Task to carry out
Arrange every line of the items below as a Markdown table with the columns Row and Line, numbering each row and skipping blank lines. Leave the pictures out of the answer.

Materials provided
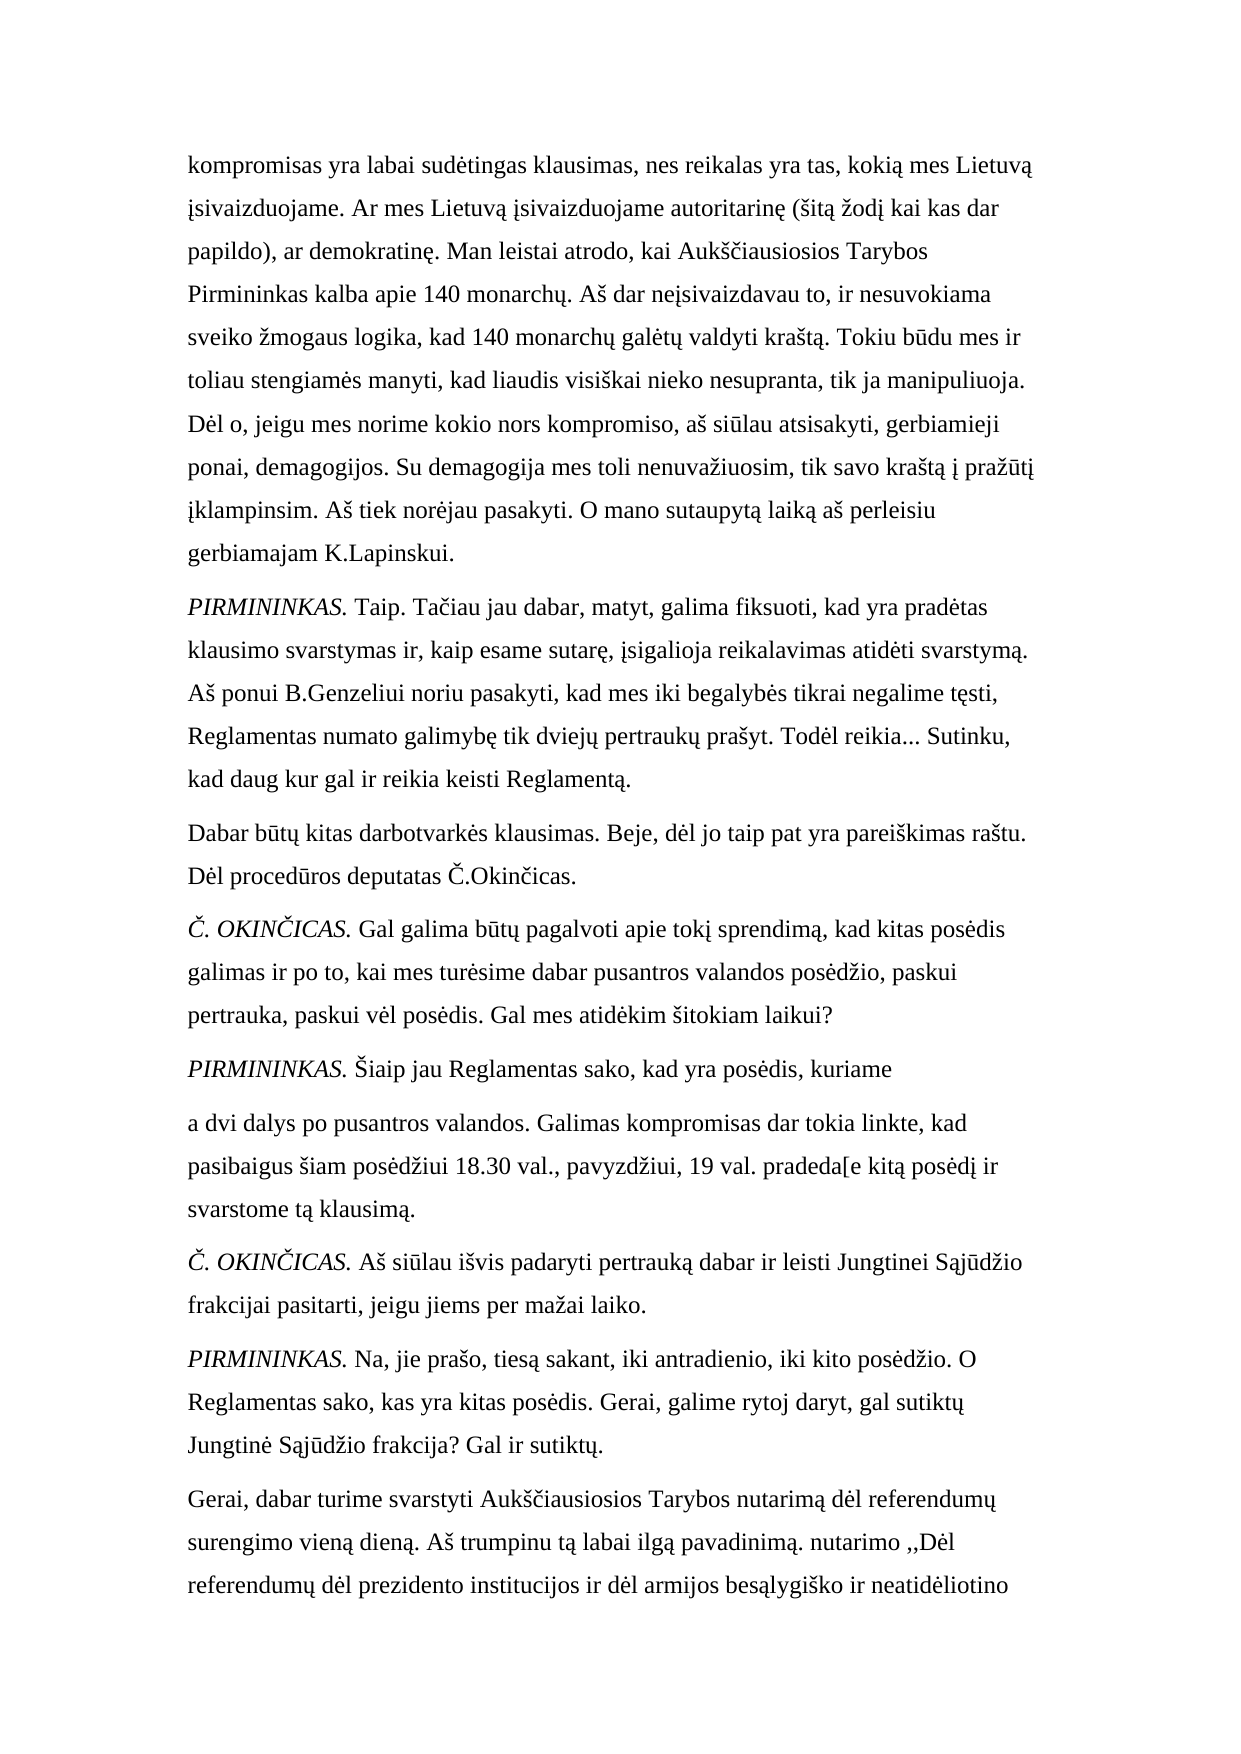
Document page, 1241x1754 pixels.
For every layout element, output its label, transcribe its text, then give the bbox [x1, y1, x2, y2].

text PIRMININKAS. Taip. Tačiau jau dabar, matyt, galima fiksuoti, kad yra pradėtas klausimo svarstymas ir, kaip esame sutarę, įsigalioja reikalavimas atidėti svarstymą. Aš ponui B.Genzeliui noriu pasakyti, kad mes iki begalybės tikrai negalime tęsti, Reglamentas numato galimybę tik dviejų pertraukų prašyt. Todėl reikia... Sutinku, kad daug kur gal ir reikia keisti Reglamentą. [187, 592, 1053, 793]
text PIRMININKAS. Šiaip jau Reglamentas sako, kad yra posėdis, kuriame [187, 1054, 1053, 1083]
text a dvi dalys po pusantros valandos. Galimas kompromisas dar tokia linkte, kad pasibaigus šiam posėdžiui 18.30 val., pavyzdžiui, 19 val. pradeda[e kitą posėdį ir svarstome tą klausimą. [187, 1108, 1053, 1223]
text Dabar būtų kitas darbotvarkės klausimas. Beje, dėl jo taip pat yra pareiškimas raštu. Dėl procedūros deputatas Č.Okinčicas. [187, 818, 1053, 889]
text Gerai, dabar turime svarstyti Aukščiausiosios Tarybos nutarimą dėl referendumų surengimo vieną dieną. Aš trumpinu tą labai ilgą pavadinimą. nutarimo ,,Dėl referendumų dėl prezidento institucijos ir dėl armijos besąlygiško ir neatidėliotino [187, 1484, 1053, 1599]
text kompromisas yra labai sudėtingas klausimas, nes reikalas yra tas, kokią mes Lietuvą įsivaizduojame. Ar mes Lietuvą įsivaizduojame autoritarinę (šitą žodį kai kas dar papildo), ar demokratinę. Man leistai atrodo, kai Aukščiausiosios Tarybos Pirmininkas kalba apie 140 monarchų. Aš dar neįsivaizdavau to, ir nesuvokiama sveiko žmogaus logika, kad 140 monarchų galėtų valdyti kraštą. Tokiu būdu mes ir toliau stengiamės manyti, kad liaudis visiškai nieko nesupranta, tik ja manipuliuoja. Dėl o, jeigu mes norime kokio nors kompromiso, aš siūlau atsisakyti, gerbiamieji ponai, demagogijos. Su demagogija mes toli nenuvažiuosim, tik savo kraštą į pražūtį įklampinsim. Aš tiek norėjau pasakyti. O mano sutaupytą laiką aš perleisiu gerbiamajam K.Lapinskui. [187, 150, 1053, 567]
text Č. OKINČICAS. Gal galima būtų pagalvoti apie tokį sprendimą, kad kitas posėdis galimas ir po to, kai mes turėsime dabar pusantros valandos posėdžio, paskui pertrauka, paskui vėl posėdis. Gal mes atidėkim šitokiam laikui? [187, 914, 1053, 1029]
text Č. OKINČICAS. Aš siūlau išvis padaryti pertrauką dabar ir leisti Jungtinei Sąjūdžio frakcijai pasitarti, jeigu jiems per mažai laiko. [187, 1247, 1053, 1319]
text PIRMININKAS. Na, jie prašo, tiesą sakant, iki antradienio, iki kito posėdžio. O Reglamentas sako, kas yra kitas posėdis. Gerai, galime rytoj daryt, gal sutiktų Jungtinė Sąjūdžio frakcija? Gal ir sutiktų. [187, 1344, 1053, 1459]
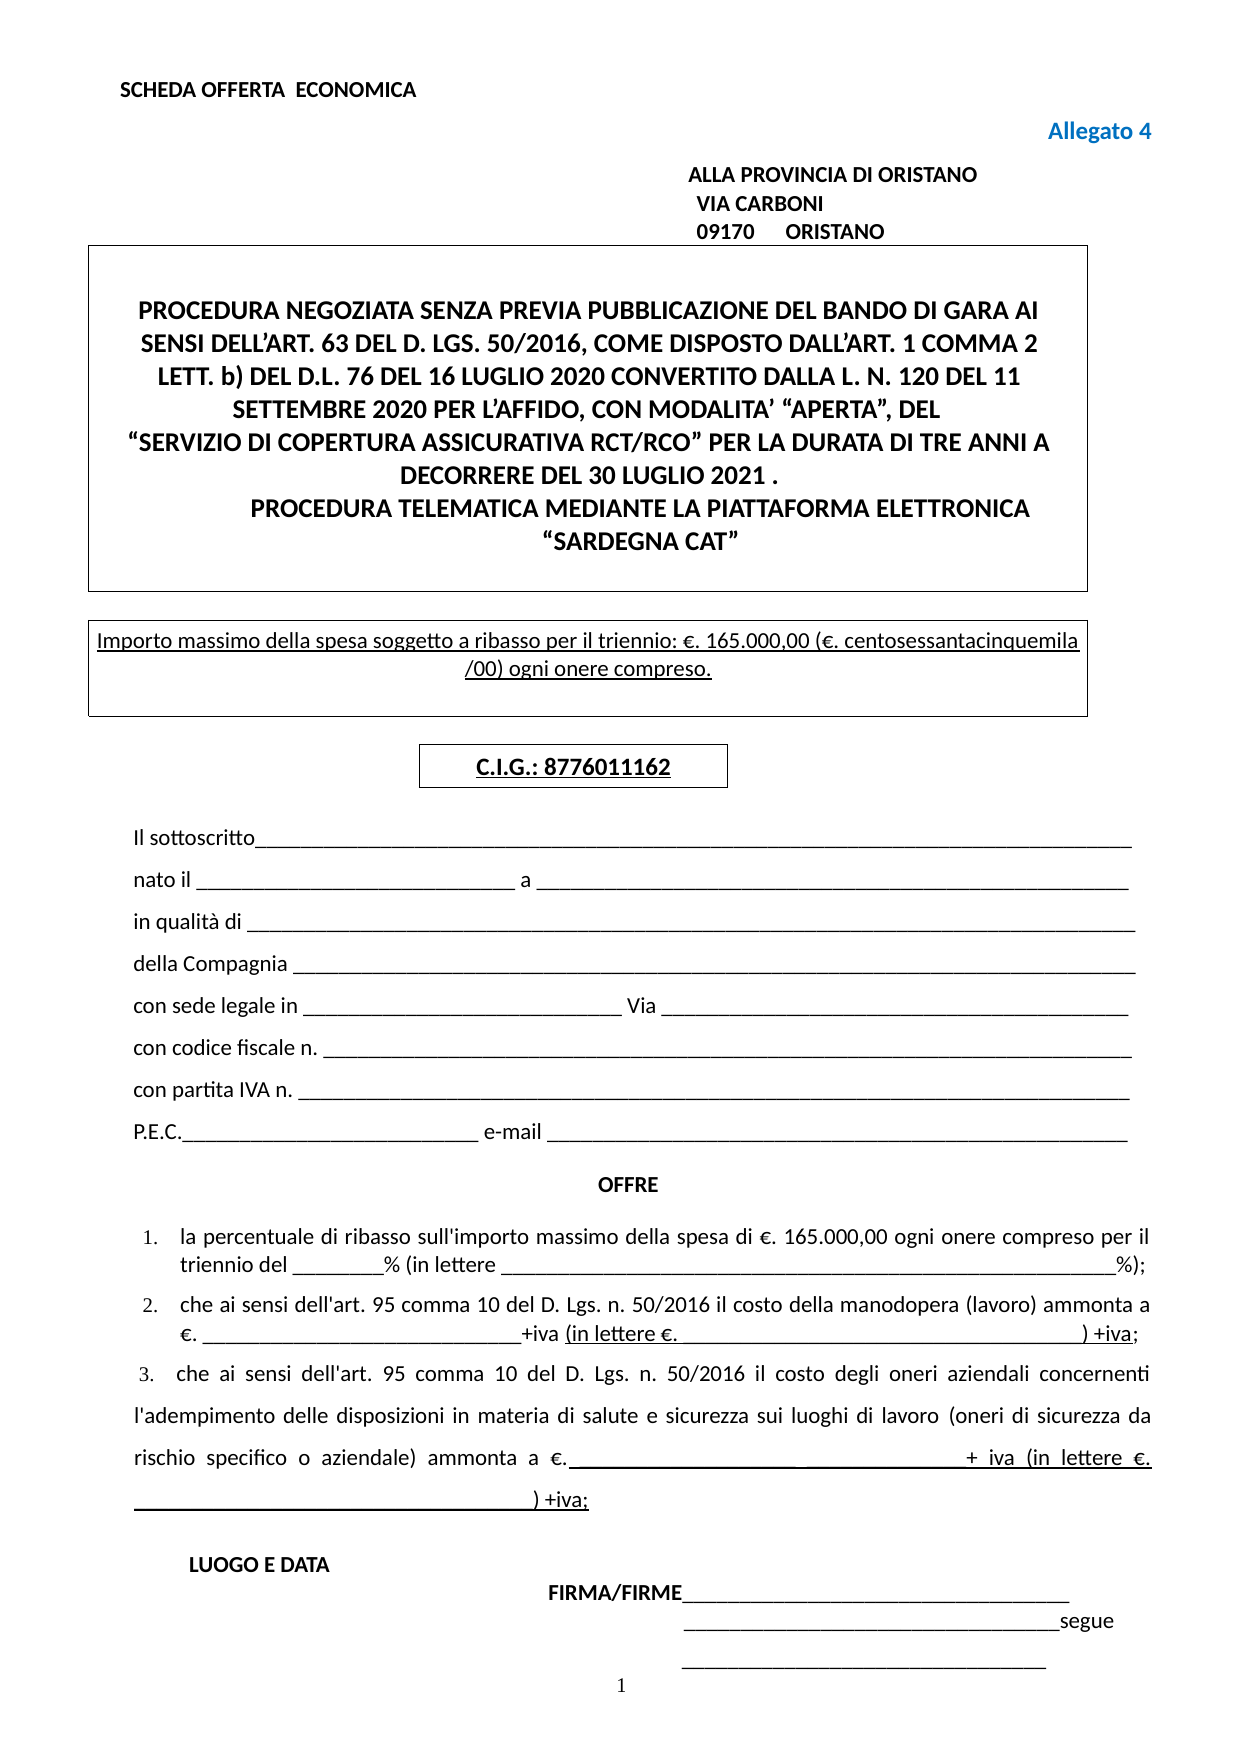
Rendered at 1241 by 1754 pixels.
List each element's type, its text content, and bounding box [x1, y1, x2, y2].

Problem solution
| Row | Line |
|---|---|
| 1 | Document page, 1241x1754 pixels. |
| 2 | For every layout element, output its label, transcribe its text, then give the bbox [x1, y1, x2, y2]. |
| 3 | text PIRMININKAS. Taip. Tačiau jau dabar, matyt, galima fiksuoti, kad yra pradėtas klausimo svarstymas ir, kaip esame sutarę, įsigalioja reikalavimas atidėti svarstymą. Aš ponui B.Genzeliui noriu pasakyti, kad mes iki begalybės tikrai negalime tęsti, Reglamentas numato galimybę tik dviejų pertraukų prašyt. Todėl reikia... Sutinku, kad daug kur gal ir reikia keisti Reglamentą. [187, 592, 1053, 793] |
| 4 | text PIRMININKAS. Šiaip jau Reglamentas sako, kad yra posėdis, kuriame [187, 1054, 1053, 1083] |
| 5 | text a dvi dalys po pusantros valandos. Galimas kompromisas dar tokia linkte, kad pasibaigus šiam posėdžiui 18.30 val., pavyzdžiui, 19 val. pradeda[e kitą posėdį ir svarstome tą klausimą. [187, 1108, 1053, 1223] |
| 6 | text Dabar būtų kitas darbotvarkės klausimas. Beje, dėl jo taip pat yra pareiškimas raštu. Dėl procedūros deputatas Č.Okinčicas. [187, 818, 1053, 889] |
| 7 | text Gerai, dabar turime svarstyti Aukščiausiosios Tarybos nutarimą dėl referendumų surengimo vieną dieną. Aš trumpinu tą labai ilgą pavadinimą. nutarimo ,,Dėl referendumų dėl prezidento institucijos ir dėl armijos besąlygiško ir neatidėliotino [187, 1484, 1053, 1599] |
| 8 | text kompromisas yra labai sudėtingas klausimas, nes reikalas yra tas, kokią mes Lietuvą įsivaizduojame. Ar mes Lietuvą įsivaizduojame autoritarinę (šitą žodį kai kas dar papildo), ar demokratinę. Man leistai atrodo, kai Aukščiausiosios Tarybos Pirmininkas kalba apie 140 monarchų. Aš dar neįsivaizdavau to, ir nesuvokiama sveiko žmogaus logika, kad 140 monarchų galėtų valdyti kraštą. Tokiu būdu mes ir toliau stengiamės manyti, kad liaudis visiškai nieko nesupranta, tik ja manipuliuoja. Dėl o, jeigu mes norime kokio nors kompromiso, aš siūlau atsisakyti, gerbiamieji ponai, demagogijos. Su demagogija mes toli nenuvažiuosim, tik savo kraštą į pražūtį įklampinsim. Aš tiek norėjau pasakyti. O mano sutaupytą laiką aš perleisiu gerbiamajam K.Lapinskui. [187, 150, 1053, 567] |
| 9 | text Č. OKINČICAS. Gal galima būtų pagalvoti apie tokį sprendimą, kad kitas posėdis galimas ir po to, kai mes turėsime dabar pusantros valandos posėdžio, paskui pertrauka, paskui vėl posėdis. Gal mes atidėkim šitokiam laikui? [187, 914, 1053, 1029] |
| 10 | text Č. OKINČICAS. Aš siūlau išvis padaryti pertrauką dabar ir leisti Jungtinei Sąjūdžio frakcijai pasitarti, jeigu jiems per mažai laiko. [187, 1247, 1053, 1319] |
| 11 | text PIRMININKAS. Na, jie prašo, tiesą sakant, iki antradienio, iki kito posėdžio. O Reglamentas sako, kas yra kitas posėdis. Gerai, galime rytoj daryt, gal sutiktų Jungtinė Sąjūdžio frakcija? Gal ir sutiktų. [187, 1344, 1053, 1459] |
| 12 | Rendered at 1241 by 1754 pixels. |
| 13 | List each element's type, its text content, and bounding box [x1, y1, x2, y2]. |